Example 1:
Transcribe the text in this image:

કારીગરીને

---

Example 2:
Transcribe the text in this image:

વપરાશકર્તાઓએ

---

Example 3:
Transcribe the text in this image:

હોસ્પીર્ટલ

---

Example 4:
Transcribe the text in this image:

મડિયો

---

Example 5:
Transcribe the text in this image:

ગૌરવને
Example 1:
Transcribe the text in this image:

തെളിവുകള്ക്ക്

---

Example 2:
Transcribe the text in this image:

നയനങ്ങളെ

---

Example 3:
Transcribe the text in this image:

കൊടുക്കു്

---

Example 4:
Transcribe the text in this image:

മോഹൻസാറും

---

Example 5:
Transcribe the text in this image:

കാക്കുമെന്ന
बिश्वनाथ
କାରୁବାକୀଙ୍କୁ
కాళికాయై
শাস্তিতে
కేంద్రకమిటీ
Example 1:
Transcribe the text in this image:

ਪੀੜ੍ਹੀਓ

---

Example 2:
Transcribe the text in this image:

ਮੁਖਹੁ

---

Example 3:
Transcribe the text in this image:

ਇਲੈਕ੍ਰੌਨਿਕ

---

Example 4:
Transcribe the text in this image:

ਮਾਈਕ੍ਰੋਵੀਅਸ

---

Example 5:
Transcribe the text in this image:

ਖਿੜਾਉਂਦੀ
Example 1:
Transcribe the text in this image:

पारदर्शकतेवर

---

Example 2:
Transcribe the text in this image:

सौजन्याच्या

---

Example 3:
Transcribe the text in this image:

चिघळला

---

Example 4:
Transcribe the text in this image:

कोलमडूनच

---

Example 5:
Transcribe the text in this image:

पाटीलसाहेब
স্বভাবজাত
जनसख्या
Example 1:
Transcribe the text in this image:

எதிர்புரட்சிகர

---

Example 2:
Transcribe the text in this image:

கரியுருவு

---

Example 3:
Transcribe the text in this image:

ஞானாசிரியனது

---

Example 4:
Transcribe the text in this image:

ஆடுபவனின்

* _WHAT IS BEING ASKED_:
All entries above must be reproduced without a single change.

* _ANSWER FOR THIS EXERCISE_:
Example 1:
Transcribe the text in this image:

કારીગરીને

---

Example 2:
Transcribe the text in this image:

વપરાશકર્તાઓએ

---

Example 3:
Transcribe the text in this image:

હોસ્પીર્ટલ

---

Example 4:
Transcribe the text in this image:

મડિયો

---

Example 5:
Transcribe the text in this image:

ગૌરવને
Example 1:
Transcribe the text in this image:

തെളിവുകള്ക്ക്

---

Example 2:
Transcribe the text in this image:

നയനങ്ങളെ

---

Example 3:
Transcribe the text in this image:

കൊടുക്കു്

---

Example 4:
Transcribe the text in this image:

മോഹൻസാറും

---

Example 5:
Transcribe the text in this image:

കാക്കുമെന്ന
बिश्वनाथ
କାରୁବାକୀଙ୍କୁ
కాళికాయై
শাস্তিতে
కేంద్రకమిటీ
Example 1:
Transcribe the text in this image:

ਪੀੜ੍ਹੀਓ

---

Example 2:
Transcribe the text in this image:

ਮੁਖਹੁ

---

Example 3:
Transcribe the text in this image:

ਇਲੈਕ੍ਰੌਨਿਕ

---

Example 4:
Transcribe the text in this image:

ਮਾਈਕ੍ਰੋਵੀਅਸ

---

Example 5:
Transcribe the text in this image:

ਖਿੜਾਉਂਦੀ
Example 1:
Transcribe the text in this image:

पारदर्शकतेवर

---

Example 2:
Transcribe the text in this image:

सौजन्याच्या

---

Example 3:
Transcribe the text in this image:

चिघळला

---

Example 4:
Transcribe the text in this image:

कोलमडूनच

---

Example 5:
Transcribe the text in this image:

पाटीलसाहेब
স্বভাবজাত
जनसख्या
Example 1:
Transcribe the text in this image:

எதிர்புரட்சிகர

---

Example 2:
Transcribe the text in this image:

கரியுருவு

---

Example 3:
Transcribe the text in this image:

ஞானாசிரியனது

---

Example 4:
Transcribe the text in this image:

ஆடுபவனின்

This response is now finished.